To manage this, most tools allow you to adjust sampling frequency, choose which functions to instrument, or limit tracing to specific phases. You can also run with smaller input sizes to contain overhead, although care is required to ensure that the performance characteristics remain representative.
A simple sanity check is to compare total runtime between a normal run and a profiled run. If profiling increases runtime by a small factor, the data is usually still meaningful. If runtime increases dramatically, measurements must be interpreted with great caution, and sampling or selective tracing should be used instead.
Choosing Appropriate Profiling Tools
No single tool is best for every situation. The right choice depends on your programming model, target architecture, and the question you are asking.
For serial or simple threaded programs, a general-purpose CPU profiler that provides function-level timing and line-level hotspots is usually sufficient. When you start using MPI, an MPI-aware profiler becomes essential, particularly one that can deal with many processes and large jobs.
For shared-memory performance tuning, a profiler that understands OpenMP constructs and can highlight thread imbalances is important. Once GPUs are involved, a GPU-aware tool that can relate host and device activities is necessary.
Beginners should start with the simplest tools and reports that answer immediate questions.
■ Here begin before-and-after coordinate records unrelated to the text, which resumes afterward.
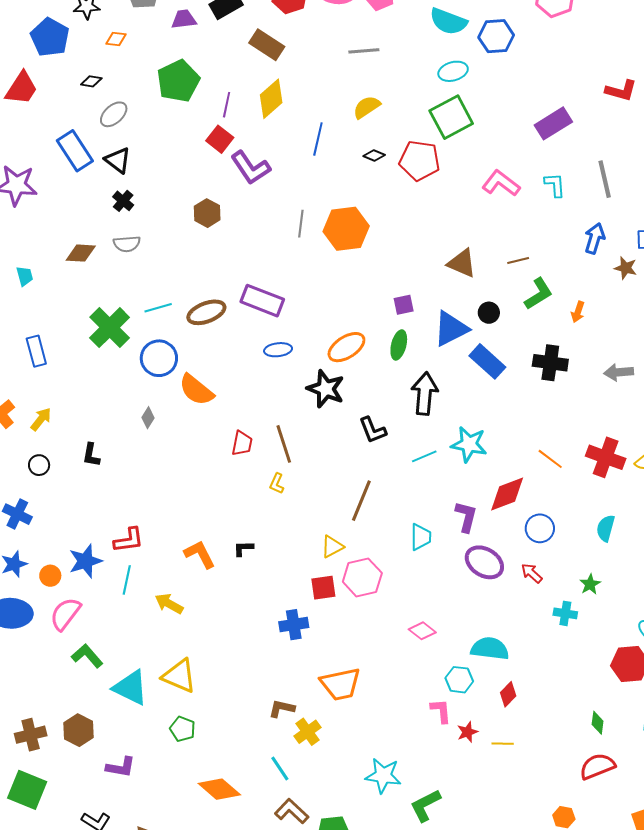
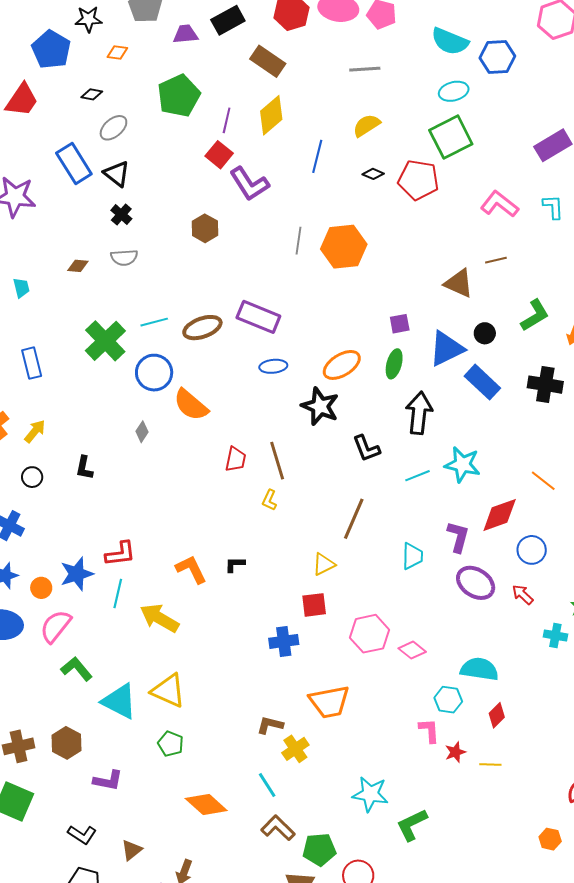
brown diamond: (81, 253) -> (78, 266), size x0.7
brown line: (518, 260) -> (496, 260), moved
pink hexagon: (362, 577) -> (369, 634), moved
yellow arrow: (169, 604) -> (159, 618), size x1.4

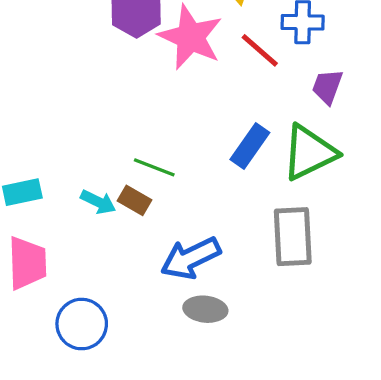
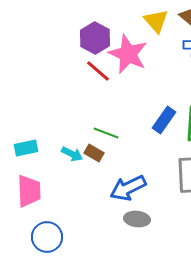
red line: (260, 50) -> (98, 71), moved
blue circle: (82, 324) -> (47, 237), moved

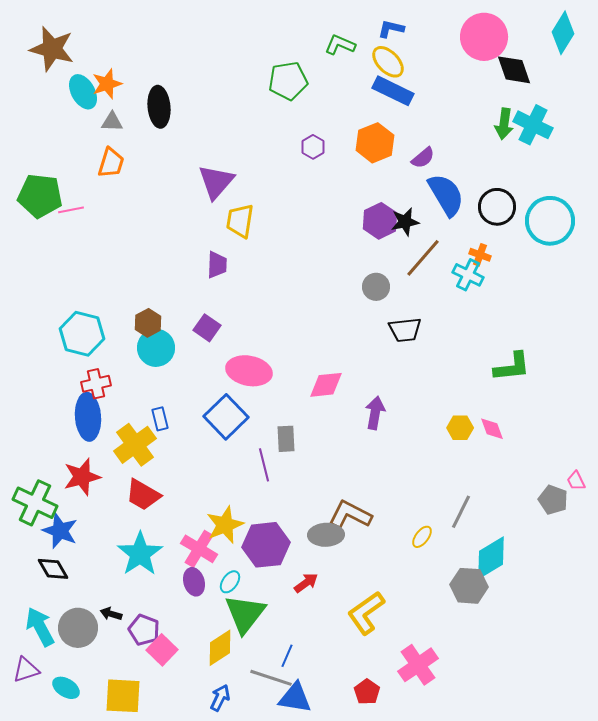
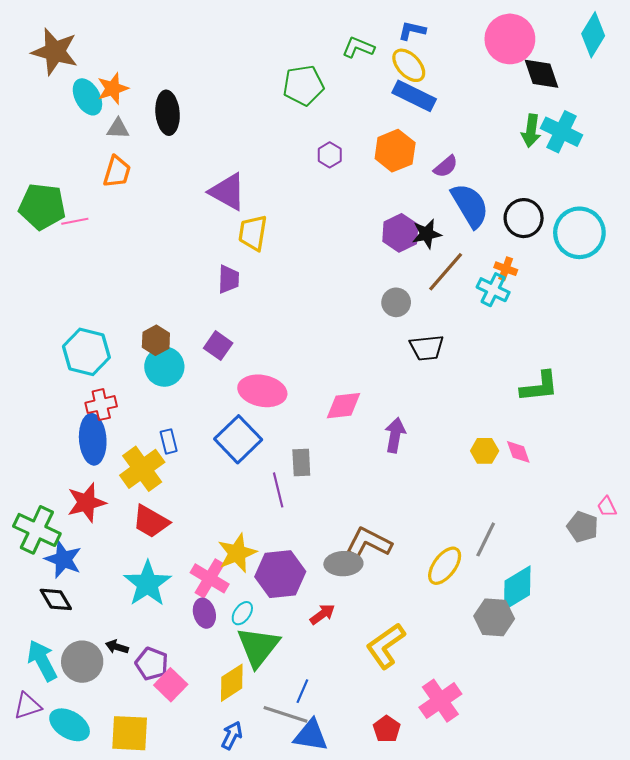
purple triangle: (216, 182) -> (228, 192), turned -42
yellow ellipse: (422, 537) -> (445, 566), size x1.6
cyan ellipse: (66, 688) -> (70, 725), size x1.4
As your understanding grows, you can explore more advanced features, such as hardware counter integration, custom metrics, or scripting interfaces that allow automating complex analyses.
Building a Profiling Habit
Profilers are most effective when used regularly, not just at the end of development. Incorporating profiling runs into your normal workflow helps you detect performance regressions early, compare different algorithmic choices, and understand scaling behavior as you move to larger problem sizes or more nodes.
A practical approach is to maintain a small suite of standard test problems and a set of profiling scripts that you can run after significant code changes. Recording profiler output along with the code version, compiler options, and runtime configuration forms a performance history that is invaluable for systematic optimization and for the broader performance analysis practices discussed in the parent chapter.
Do not wait until the end of a project to profile. Make profiling a routine activity, alongside functional testing and debugging, so that performance issues are discovered while they are still easy to fix.